I must be isolated. I am not allowed to be with anyone. I’m poison. I can’t pet my cat or nestle in with him. I’m poison. I can’t hug Paul. I can’t receive a hug. I really, really need a hug. I am lonely, a bit sad. I’m kinda scared. I want to be with someone. I want the comfort of another body near me. The reassurance of their breathing would be enough…but I’m poison. I can’t eat with anyone. We can’t share any physical object. I’m poison and all I touch is poison. I am not able to go to meditation or go to a store or a movie. I can’t share a room with anyone. I’m poison. There’s something odd about this. It feels familiar. I don’t know why. It’s a mantra of something from the distant past. I keep saying it to myself. “I am poison.”

What does  alll this mean anyway? Why am I so taken with this singular idea? Why is it so painful? Natalie Goldberg says I should describe everything about it.

I sat in a little room with everyone standing in the hall looking in. The “everyone” was a doctor, a nuclear medicine specialist, two student interns, even a nurse. I sit in a chair and there’s a box the size of a rubix cube on the tray table in front of me. It’s made of what looks like leaded cement. In the center there’s a space for a little vial of clear liquid. One man is standing there. He’s got a lead suit on. He hands me a package which has a straw. I am to suck up the liquid. It tastes like it has a little sugar, but tastes mostly like water. Then again, there’s something about it that makes me think it doesn’t take like anything I recognize. I remember wondering what poison was supposed to taste like. Should it burn like bleach or something? Should it be coppery like ipecac? I remember marveling that it’s not terribly offensive. It’s just a bland liquid.

I get the straw unwrapped and suddenly I am drinking it and as I do, I become poison. I don’t look any different and yet there’s a bone deep sense that I am essentially different now. I worry aloud about the safety of everyone I walk by on the way home from the treatment. I am told they are safe, but not to pause or linger with anyone. I will be too radioactive to cross the border of the US for about four months.

How do I live with the poison? Will I still be happy; still be me? Will I manifest more alien growths; more death because I took this poison?

There is something so familiar about the poison and my identification with it. I don’t understand it…but my mind connects dots, chicken pox, mumps, measles, and influenza. Nobody wants to be around that. If you’ve got any of it, you’re persona non grata.

Okay. I get that, but being contagious from a virus isn’t the only kind of familiarity going on. What else is it? How else have I been poison in my life? I remember being called a “worm.” I remember the disgust in her face, in her voice. It’s the same kind that people have when someone pukes or when someone doesn’t want to catch a cold from being sneezed all over. Poison is gross, disgusting, catching…But is this the source of that sense of being basically wrong?
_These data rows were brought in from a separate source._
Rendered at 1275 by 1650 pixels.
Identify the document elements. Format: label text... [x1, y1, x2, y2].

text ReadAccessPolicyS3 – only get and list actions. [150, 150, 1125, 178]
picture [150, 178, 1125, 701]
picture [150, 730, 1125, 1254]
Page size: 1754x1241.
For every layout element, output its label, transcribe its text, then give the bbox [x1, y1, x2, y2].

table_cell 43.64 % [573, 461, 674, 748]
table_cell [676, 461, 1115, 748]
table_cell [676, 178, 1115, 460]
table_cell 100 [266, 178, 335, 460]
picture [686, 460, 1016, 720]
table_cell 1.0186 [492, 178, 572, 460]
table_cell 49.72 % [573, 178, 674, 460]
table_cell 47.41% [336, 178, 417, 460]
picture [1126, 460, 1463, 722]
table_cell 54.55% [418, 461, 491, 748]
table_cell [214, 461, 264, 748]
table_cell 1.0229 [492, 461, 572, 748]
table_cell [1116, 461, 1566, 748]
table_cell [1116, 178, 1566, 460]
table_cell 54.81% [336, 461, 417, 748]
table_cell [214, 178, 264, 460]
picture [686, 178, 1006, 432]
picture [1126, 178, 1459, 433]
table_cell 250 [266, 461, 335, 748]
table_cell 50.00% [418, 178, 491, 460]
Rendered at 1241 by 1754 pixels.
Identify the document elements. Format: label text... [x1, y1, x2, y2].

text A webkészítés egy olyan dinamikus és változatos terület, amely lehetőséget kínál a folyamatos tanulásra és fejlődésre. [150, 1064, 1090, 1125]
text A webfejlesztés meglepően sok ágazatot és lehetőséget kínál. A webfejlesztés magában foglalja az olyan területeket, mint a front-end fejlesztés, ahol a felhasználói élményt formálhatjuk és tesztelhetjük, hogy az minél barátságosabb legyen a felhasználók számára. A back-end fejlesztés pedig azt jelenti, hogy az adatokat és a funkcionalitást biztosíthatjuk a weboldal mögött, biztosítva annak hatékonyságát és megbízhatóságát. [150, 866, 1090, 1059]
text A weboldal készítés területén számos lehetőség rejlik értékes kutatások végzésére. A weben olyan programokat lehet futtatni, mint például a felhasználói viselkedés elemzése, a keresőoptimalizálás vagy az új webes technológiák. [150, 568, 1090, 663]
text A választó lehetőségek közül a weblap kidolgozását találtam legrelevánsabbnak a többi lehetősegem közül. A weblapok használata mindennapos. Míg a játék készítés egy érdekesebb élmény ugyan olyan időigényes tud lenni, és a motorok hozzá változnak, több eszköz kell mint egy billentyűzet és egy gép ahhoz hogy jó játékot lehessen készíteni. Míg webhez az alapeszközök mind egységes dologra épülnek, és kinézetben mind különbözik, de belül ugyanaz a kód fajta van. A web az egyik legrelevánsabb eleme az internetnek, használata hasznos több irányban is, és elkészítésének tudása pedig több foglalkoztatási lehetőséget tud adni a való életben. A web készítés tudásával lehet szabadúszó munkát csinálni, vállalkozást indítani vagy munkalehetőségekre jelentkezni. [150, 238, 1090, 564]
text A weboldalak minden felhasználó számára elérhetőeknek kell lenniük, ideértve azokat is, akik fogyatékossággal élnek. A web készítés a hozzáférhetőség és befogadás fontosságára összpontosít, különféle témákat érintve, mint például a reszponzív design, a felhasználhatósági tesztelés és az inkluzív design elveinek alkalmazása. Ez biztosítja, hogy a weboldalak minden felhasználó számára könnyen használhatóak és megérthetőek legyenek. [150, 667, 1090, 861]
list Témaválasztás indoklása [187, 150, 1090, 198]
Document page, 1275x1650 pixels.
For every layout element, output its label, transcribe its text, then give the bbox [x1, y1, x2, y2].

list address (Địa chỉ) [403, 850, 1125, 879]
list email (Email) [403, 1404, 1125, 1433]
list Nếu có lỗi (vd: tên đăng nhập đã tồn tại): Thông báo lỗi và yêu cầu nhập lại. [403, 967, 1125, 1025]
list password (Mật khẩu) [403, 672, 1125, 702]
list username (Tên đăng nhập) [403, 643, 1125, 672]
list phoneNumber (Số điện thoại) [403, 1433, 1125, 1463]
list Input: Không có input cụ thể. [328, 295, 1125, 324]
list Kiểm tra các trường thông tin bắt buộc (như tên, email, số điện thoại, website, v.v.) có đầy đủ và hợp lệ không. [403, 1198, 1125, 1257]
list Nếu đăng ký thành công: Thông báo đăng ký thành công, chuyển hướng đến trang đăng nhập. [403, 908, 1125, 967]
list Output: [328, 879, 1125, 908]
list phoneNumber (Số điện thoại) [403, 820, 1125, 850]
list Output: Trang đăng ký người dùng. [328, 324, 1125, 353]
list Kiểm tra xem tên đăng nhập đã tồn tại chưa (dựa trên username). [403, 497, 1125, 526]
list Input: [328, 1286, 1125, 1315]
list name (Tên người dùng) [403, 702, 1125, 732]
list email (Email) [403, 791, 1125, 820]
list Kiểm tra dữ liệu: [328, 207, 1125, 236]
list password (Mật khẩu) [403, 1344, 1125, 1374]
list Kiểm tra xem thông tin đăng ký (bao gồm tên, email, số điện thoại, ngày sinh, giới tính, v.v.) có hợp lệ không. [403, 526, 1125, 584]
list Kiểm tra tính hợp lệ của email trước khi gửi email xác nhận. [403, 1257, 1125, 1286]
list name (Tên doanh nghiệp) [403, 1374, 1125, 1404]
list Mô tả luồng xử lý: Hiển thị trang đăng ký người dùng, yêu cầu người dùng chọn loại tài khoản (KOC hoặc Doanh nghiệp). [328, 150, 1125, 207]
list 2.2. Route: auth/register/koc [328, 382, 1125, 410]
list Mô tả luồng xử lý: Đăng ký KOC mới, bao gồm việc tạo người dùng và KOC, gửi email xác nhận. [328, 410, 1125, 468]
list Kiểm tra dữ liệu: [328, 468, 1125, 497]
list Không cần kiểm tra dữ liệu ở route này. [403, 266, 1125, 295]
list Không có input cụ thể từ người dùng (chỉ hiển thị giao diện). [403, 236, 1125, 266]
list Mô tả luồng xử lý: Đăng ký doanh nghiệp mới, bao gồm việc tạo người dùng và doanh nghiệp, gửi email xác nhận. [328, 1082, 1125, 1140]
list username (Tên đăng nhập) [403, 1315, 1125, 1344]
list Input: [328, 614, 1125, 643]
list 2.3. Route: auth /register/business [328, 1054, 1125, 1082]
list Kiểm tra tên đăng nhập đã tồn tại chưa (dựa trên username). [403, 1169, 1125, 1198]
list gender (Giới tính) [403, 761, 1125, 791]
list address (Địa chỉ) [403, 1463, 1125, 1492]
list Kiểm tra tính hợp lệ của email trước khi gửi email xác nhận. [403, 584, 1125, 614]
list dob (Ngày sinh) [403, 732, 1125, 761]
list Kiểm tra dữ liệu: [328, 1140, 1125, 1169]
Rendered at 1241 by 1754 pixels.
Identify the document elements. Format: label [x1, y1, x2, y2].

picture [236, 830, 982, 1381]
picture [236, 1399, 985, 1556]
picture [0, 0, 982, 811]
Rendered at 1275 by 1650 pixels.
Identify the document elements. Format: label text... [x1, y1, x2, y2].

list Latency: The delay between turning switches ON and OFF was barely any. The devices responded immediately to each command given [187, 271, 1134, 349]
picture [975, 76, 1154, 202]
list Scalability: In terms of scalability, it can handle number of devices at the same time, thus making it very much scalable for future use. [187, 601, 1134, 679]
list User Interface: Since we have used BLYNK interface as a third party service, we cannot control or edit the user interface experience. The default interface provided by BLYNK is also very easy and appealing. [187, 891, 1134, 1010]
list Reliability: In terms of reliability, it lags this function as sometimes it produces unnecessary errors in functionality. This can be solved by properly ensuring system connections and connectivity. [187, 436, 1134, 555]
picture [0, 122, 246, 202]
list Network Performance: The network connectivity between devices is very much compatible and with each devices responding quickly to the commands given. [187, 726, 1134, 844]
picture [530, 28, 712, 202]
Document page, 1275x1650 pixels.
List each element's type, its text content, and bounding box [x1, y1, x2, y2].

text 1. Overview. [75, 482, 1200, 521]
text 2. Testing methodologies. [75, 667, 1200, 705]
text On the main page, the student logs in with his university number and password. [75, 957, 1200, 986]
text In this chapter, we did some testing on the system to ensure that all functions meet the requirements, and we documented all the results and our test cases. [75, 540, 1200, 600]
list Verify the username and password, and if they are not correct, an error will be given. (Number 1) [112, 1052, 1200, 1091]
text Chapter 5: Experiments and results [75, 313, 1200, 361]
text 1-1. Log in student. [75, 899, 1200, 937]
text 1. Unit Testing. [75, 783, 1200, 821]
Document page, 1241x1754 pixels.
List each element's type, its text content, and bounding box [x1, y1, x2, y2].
No. No, I’m not at the bottom of this well. I remember her voice again. It’s full of pain and impatience and some desperation I couldn't understand. “Your father isn't coming back. He doesn't want us.” I heard “me” of course. What little child can hear anything else? We simply cannot fathom the complexities of adult relationships. Children can barely understand themselves so others are simply incomprehensible. I can remember thinking that there must be something wrong with me, because he didn't want me.

I carried that idea that I was basically bad and unwanted into my life a long while. Such an idea was obviously poisonous and colored my whole life until well into adulthood. I suppose it should be no surprise that my body interprets this radiation, this poison, as just the same as being unwanted and unlovable. That’s a seed of wisdom right there.

While I sat waiting for my body to shed the radiation, I felt I was drifting. After all, how does anyone distance the pain of being poison? I really could not. It was with me each moment. “I am poison.” I turned to conscience breathing to sooth myself. I just didn’t have much energy for anything else. I didn’t write. I didn’t sing. I didn’t even read much. I let the TV drone around me for some company of sorts. I missed my cat. I missed the sense of rightness I feel in Paul’s arms. I wanted to get away from this poison, but I also embraced it. This poison wasn’t for me. It was for the alien of death growing in me. The alien and the poison were just visitors. At least that’s how I tried to think of it. How could I otherwise revisit some evil idea from the past that simply doesn’t fit and was never right to begin with?